___ Material shown ___

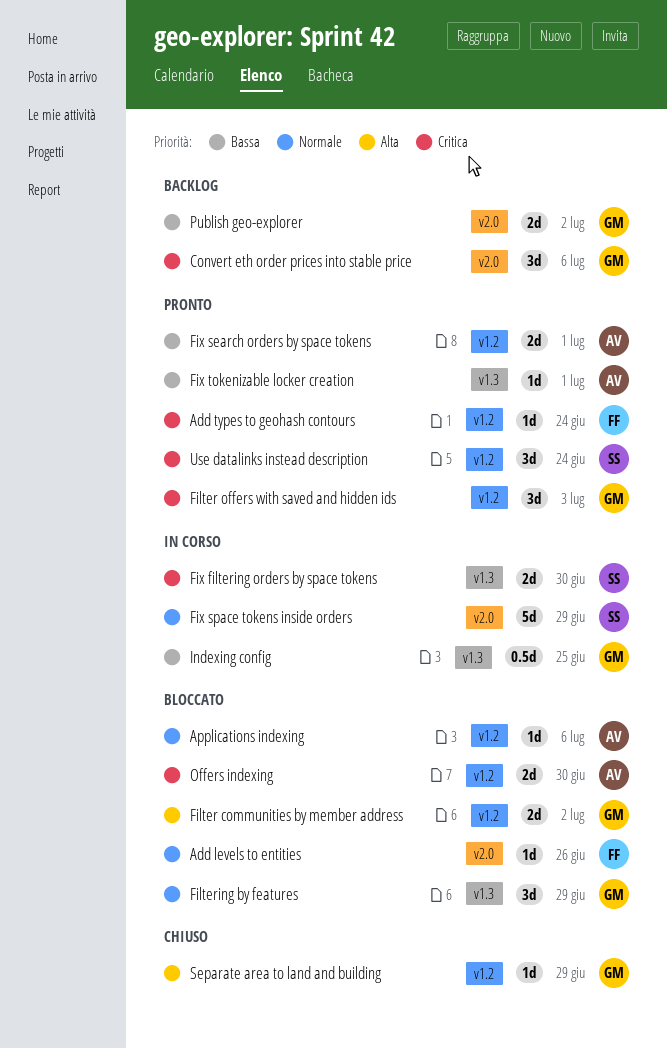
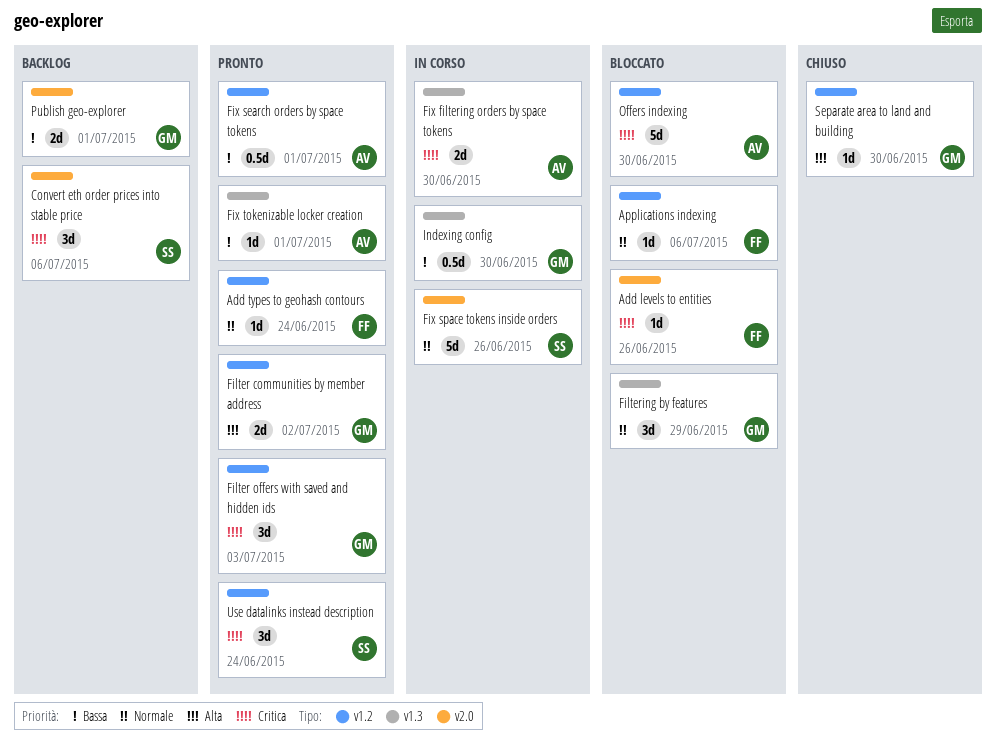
Add levels to entities, priority: Normale -> Critica
Add types to geohash contours, priority: Critica -> Normale
Applications indexing, owner: AV -> FF
Convert eth order prices into stable price, owner: GM -> SS
Filter communities by member address, status: Bloccato -> Pronto
Fix filtering orders by space tokens, owner: SS -> AV
Fix search orders by space tokens, estimate: 2d -> 0.5d
Fix space tokens inside orders, due: Jun 29 -> Jun 26
Indexing config, due: Jun 25 -> Jun 30
Offers indexing, estimate: 2d -> 5d
Publish geo-explorer, due: Jul 2 -> Jul 1
Separate area to land and building, due: Jun 29 -> Jun 30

___

With the line containing "Add types to" as the start and the last line of the entries as the end, print that whole span exactly.

Add types to geohash contours, priority: Critica -> Normale
Applications indexing, owner: AV -> FF
Convert eth order prices into stable price, owner: GM -> SS
Filter communities by member address, status: Bloccato -> Pronto
Fix filtering orders by space tokens, owner: SS -> AV
Fix search orders by space tokens, estimate: 2d -> 0.5d
Fix space tokens inside orders, due: Jun 29 -> Jun 26
Indexing config, due: Jun 25 -> Jun 30
Offers indexing, estimate: 2d -> 5d
Publish geo-explorer, due: Jul 2 -> Jul 1
Separate area to land and building, due: Jun 29 -> Jun 30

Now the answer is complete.